Tarea A: Filtra las filas de abajo y copia cada línea que contenga la palabra "Hamernik", distinguiendo entre mayúsculas y minúsculas.

Texto seleccionado:
┌──
Nota: Feliz cumple a Dai, la que creo fue la primera amiga que técnicamente vi antes de empezar las clases en febrero del año pasado y al día de hoy sigue invitándome a tomar una cerveza a la placita. 




viernes, 18 de noviembre de 2011

Barbaridades (en tono de Trabajo Final)



Que se escriban solos los conceptos, 
que se embarren, que se estiren, que se toquen.
Que se mezclen y se anuden, que se rompan, 
que transpiren, 
que sangren.


Que se golpeen. Que se tiren de los pelos. 
Que se retuerzan: 
Freud, Castoriadis, su señora esposa y los enunciados identificatorios;
que festejen, que se alcoholicen, que se desnuden.


Que se enfunden en alfombras tibias. Que se mojen. Que se muerdan.
Que brinden, que sigan bebiendo y se atraganten.
Que se griten. Que se escupan.
Que apaguen algunas velas, y que jueguen con las que quedan encendidas,
que dejen caer la cera ardiente sobre sus agotados cuerpos 
y aúllen como perros.


Que agoten sus gargantas en carcajadas oscuras, y se burlen.
└──
Ítems guardados
┌──
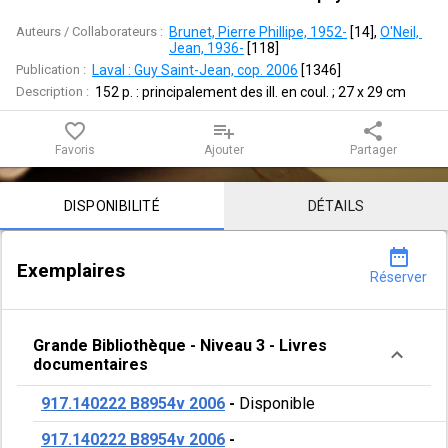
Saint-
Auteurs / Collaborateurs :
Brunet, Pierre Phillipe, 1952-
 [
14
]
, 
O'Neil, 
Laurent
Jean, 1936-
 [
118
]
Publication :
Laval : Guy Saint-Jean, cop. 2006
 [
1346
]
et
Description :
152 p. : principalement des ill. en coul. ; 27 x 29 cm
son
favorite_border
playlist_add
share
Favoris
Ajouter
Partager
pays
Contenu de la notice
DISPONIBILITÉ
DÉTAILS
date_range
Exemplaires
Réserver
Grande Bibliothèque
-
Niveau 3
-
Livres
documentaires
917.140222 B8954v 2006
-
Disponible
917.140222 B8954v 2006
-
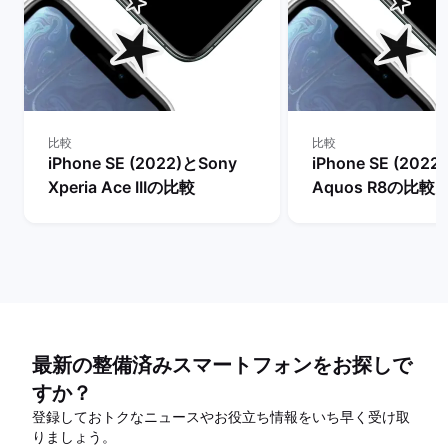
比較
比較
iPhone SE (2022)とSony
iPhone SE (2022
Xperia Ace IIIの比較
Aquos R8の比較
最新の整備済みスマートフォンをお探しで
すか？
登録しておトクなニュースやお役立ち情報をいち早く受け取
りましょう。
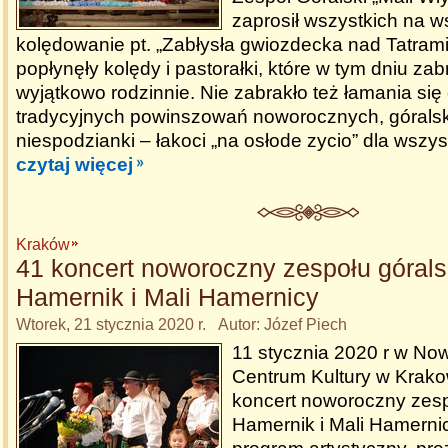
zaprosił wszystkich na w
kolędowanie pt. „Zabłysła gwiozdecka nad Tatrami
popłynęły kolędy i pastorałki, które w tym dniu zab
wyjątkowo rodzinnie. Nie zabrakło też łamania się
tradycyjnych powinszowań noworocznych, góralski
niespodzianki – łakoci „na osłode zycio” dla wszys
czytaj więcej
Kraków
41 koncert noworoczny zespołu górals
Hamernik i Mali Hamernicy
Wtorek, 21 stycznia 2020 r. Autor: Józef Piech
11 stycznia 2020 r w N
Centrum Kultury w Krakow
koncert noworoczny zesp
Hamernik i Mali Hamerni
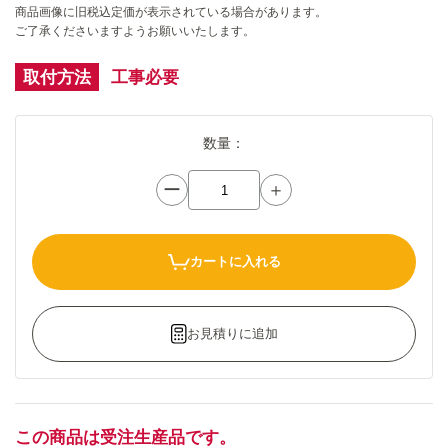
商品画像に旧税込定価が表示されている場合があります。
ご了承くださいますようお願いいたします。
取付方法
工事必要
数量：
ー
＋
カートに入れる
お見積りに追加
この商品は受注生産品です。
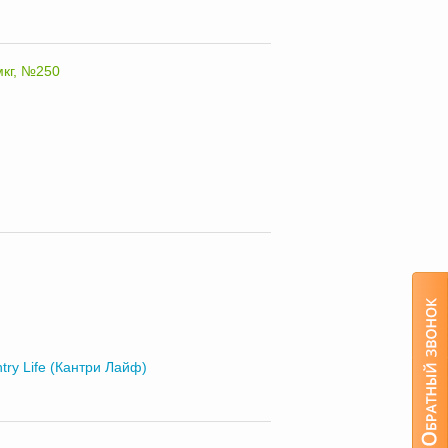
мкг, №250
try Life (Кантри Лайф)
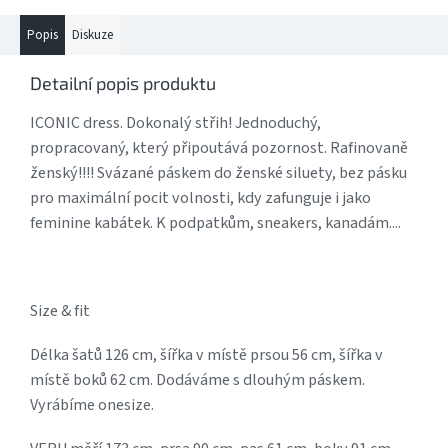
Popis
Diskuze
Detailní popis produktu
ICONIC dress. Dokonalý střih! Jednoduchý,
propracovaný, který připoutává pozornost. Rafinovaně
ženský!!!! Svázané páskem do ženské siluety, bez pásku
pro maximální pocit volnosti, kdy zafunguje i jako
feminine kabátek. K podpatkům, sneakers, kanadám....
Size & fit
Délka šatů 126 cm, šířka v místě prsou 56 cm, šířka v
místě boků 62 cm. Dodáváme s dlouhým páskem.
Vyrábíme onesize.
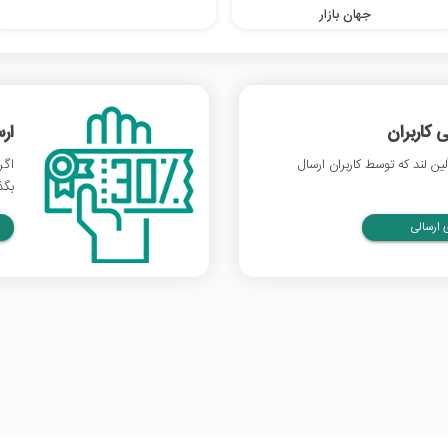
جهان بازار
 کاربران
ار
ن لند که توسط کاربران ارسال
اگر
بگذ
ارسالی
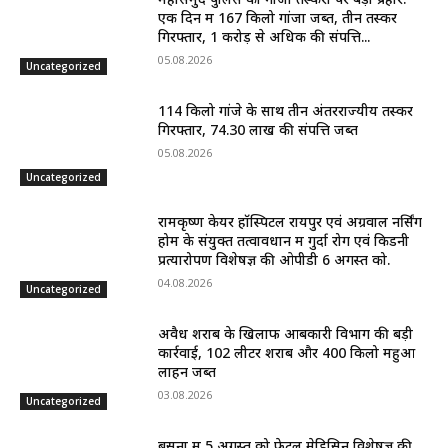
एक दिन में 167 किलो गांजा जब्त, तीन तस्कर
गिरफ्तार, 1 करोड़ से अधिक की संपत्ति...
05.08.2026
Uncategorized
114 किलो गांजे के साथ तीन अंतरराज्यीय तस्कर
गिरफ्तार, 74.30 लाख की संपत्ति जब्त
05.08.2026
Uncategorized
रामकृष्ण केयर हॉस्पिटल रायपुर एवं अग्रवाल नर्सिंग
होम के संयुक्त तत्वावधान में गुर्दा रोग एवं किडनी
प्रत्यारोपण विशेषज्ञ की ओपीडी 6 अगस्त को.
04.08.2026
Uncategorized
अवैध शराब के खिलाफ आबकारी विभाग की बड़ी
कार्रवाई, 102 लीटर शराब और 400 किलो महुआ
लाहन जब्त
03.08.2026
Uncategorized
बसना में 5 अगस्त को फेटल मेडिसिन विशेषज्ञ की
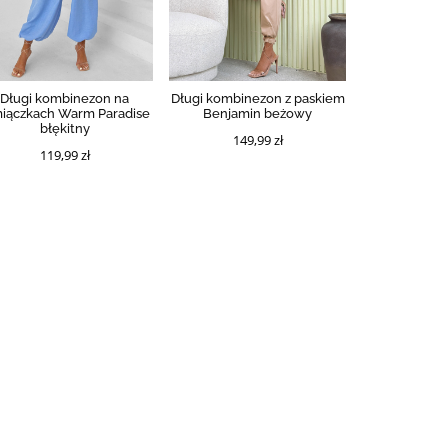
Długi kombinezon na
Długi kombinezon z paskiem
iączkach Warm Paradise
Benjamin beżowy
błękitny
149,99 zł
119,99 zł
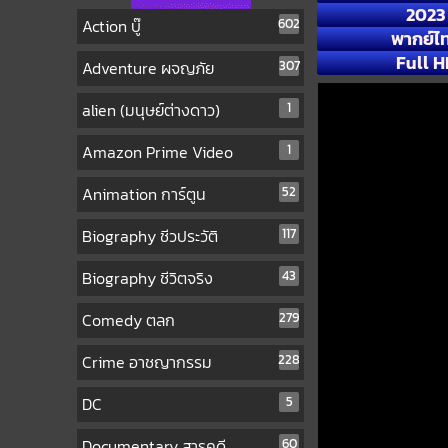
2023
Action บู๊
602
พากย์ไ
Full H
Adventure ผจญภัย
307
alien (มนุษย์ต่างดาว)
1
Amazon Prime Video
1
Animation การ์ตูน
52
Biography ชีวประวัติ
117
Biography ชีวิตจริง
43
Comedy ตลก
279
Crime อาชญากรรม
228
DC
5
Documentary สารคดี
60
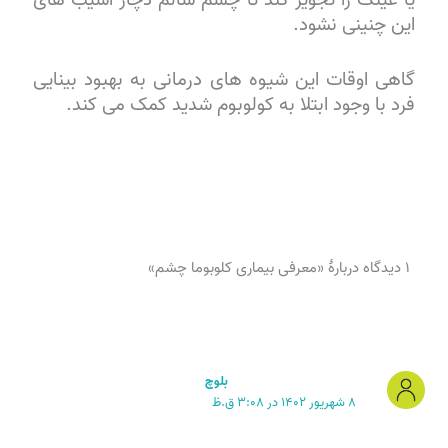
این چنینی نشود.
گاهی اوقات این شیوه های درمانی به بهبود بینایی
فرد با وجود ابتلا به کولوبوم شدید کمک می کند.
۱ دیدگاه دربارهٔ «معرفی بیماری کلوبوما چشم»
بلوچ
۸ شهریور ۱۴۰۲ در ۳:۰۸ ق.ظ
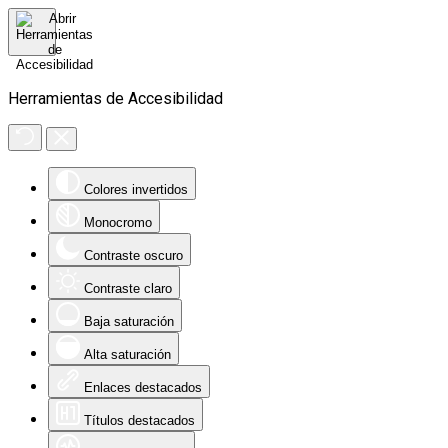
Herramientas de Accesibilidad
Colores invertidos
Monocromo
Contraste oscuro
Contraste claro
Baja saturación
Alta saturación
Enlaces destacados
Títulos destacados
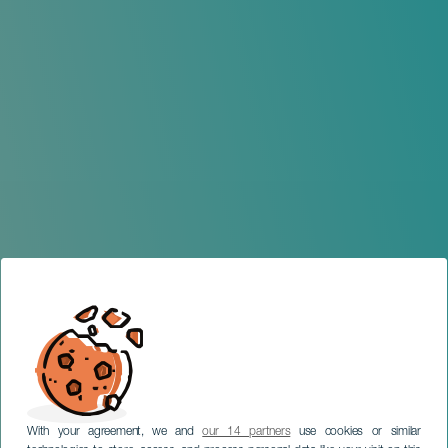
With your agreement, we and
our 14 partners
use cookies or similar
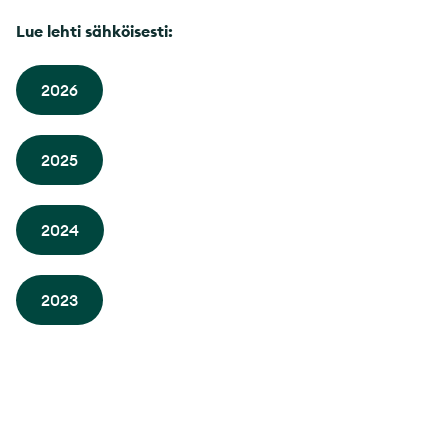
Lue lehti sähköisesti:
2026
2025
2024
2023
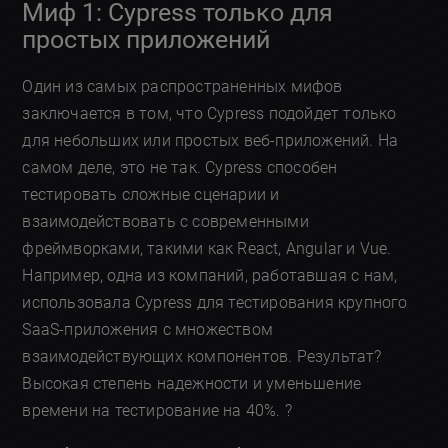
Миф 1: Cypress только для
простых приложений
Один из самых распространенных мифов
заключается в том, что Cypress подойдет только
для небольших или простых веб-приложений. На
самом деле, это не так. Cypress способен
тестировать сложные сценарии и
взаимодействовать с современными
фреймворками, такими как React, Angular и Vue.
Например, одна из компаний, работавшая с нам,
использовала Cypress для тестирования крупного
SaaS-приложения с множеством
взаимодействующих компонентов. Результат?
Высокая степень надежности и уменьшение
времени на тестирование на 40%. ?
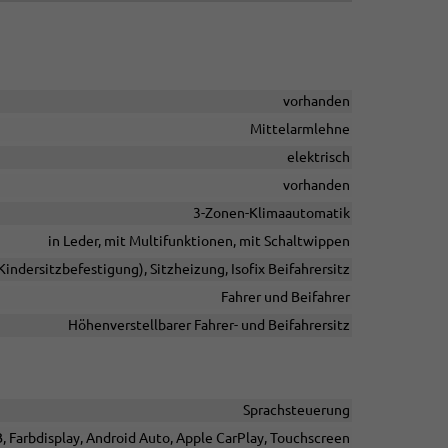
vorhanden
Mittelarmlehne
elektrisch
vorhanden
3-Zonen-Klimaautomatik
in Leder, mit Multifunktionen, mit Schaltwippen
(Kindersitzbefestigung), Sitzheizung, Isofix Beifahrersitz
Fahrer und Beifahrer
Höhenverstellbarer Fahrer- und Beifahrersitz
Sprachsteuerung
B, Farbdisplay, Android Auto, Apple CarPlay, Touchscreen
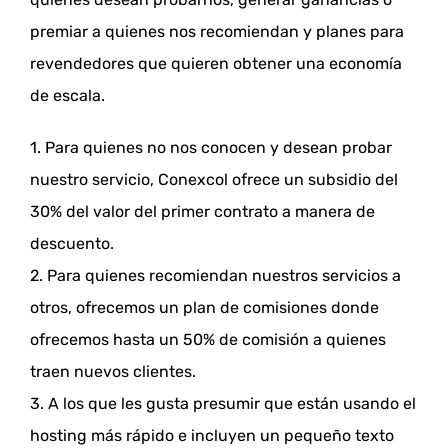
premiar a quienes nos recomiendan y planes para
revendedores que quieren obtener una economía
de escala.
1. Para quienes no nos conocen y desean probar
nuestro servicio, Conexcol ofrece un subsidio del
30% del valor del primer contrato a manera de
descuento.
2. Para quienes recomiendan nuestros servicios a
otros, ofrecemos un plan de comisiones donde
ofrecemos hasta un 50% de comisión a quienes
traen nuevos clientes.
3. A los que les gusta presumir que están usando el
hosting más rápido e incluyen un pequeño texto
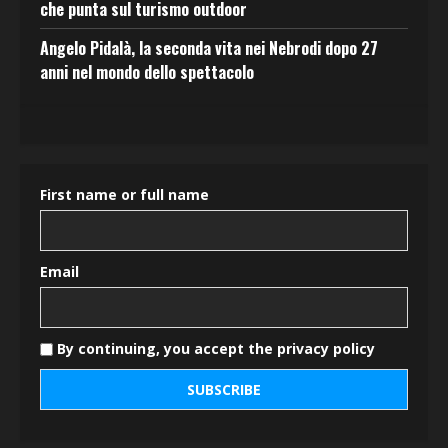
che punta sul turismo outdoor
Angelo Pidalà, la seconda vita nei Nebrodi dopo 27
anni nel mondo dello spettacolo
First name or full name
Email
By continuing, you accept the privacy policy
└──
Tarea B: Cita completo y sin ningún cambio el texto seleccionado que aparece arriba.

Respuesta del ejercicio A:
Hamernik i Mali Hamernicy
Hamernik i Mali Hamerni

Respuesta del ejercicio B:
Nota: Feliz cumple a Dai, la que creo fue la primera amiga que técnicamente vi antes de empezar las clases en febrero del año pasado y al día de hoy sigue invitándome a tomar una cerveza a la placita. 




viernes, 18 de noviembre de 2011

Barbaridades (en tono de Trabajo Final)



Que se escriban solos los conceptos, 
que se embarren, que se estiren, que se toquen.
Que se mezclen y se anuden, que se rompan, 
que transpiren, 
que sangren.


Que se golpeen. Que se tiren de los pelos. 
Que se retuerzan: 
Freud, Castoriadis, su señora esposa y los enunciados identificatorios;
que festejen, que se alcoholicen, que se desnuden.


Que se enfunden en alfombras tibias. Que se mojen. Que se muerdan.
Que brinden, que sigan bebiendo y se atraganten.
Que se griten. Que se escupan.
Que apaguen algunas velas, y que jueguen con las que quedan encendidas,
que dejen caer la cera ardiente sobre sus agotados cuerpos 
y aúllen como perros.


Que agoten sus gargantas en carcajadas oscuras, y se burlen.